ABOUT THIS TASK -> Which lines in the listing below contain "wrist"? Copy each of them.

RECORDS SHOWN ->
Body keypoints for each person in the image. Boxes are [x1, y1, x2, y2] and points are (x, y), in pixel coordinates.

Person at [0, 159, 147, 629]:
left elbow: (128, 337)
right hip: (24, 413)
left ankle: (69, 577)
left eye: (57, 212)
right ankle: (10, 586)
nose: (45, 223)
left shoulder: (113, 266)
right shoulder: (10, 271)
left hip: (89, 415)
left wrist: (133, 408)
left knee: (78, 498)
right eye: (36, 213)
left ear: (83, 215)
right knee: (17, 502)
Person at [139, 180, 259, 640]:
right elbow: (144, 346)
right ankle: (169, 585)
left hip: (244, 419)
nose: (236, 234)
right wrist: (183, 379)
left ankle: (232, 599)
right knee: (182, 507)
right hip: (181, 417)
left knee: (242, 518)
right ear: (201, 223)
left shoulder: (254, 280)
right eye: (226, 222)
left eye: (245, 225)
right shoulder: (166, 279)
...
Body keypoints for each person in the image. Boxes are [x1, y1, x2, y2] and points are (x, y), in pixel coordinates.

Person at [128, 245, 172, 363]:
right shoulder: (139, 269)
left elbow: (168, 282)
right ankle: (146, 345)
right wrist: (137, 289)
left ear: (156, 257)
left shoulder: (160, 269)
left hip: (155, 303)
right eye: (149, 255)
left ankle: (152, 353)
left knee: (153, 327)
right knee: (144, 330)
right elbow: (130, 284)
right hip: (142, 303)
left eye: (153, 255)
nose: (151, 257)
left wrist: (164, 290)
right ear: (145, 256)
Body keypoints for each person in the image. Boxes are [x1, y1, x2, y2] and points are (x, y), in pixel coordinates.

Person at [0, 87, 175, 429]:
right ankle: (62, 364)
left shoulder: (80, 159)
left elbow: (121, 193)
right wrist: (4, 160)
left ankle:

RESPONSE ->
left wrist: (133, 408)
right wrist: (183, 379)
right wrist: (137, 289)
left wrist: (164, 290)
right wrist: (4, 160)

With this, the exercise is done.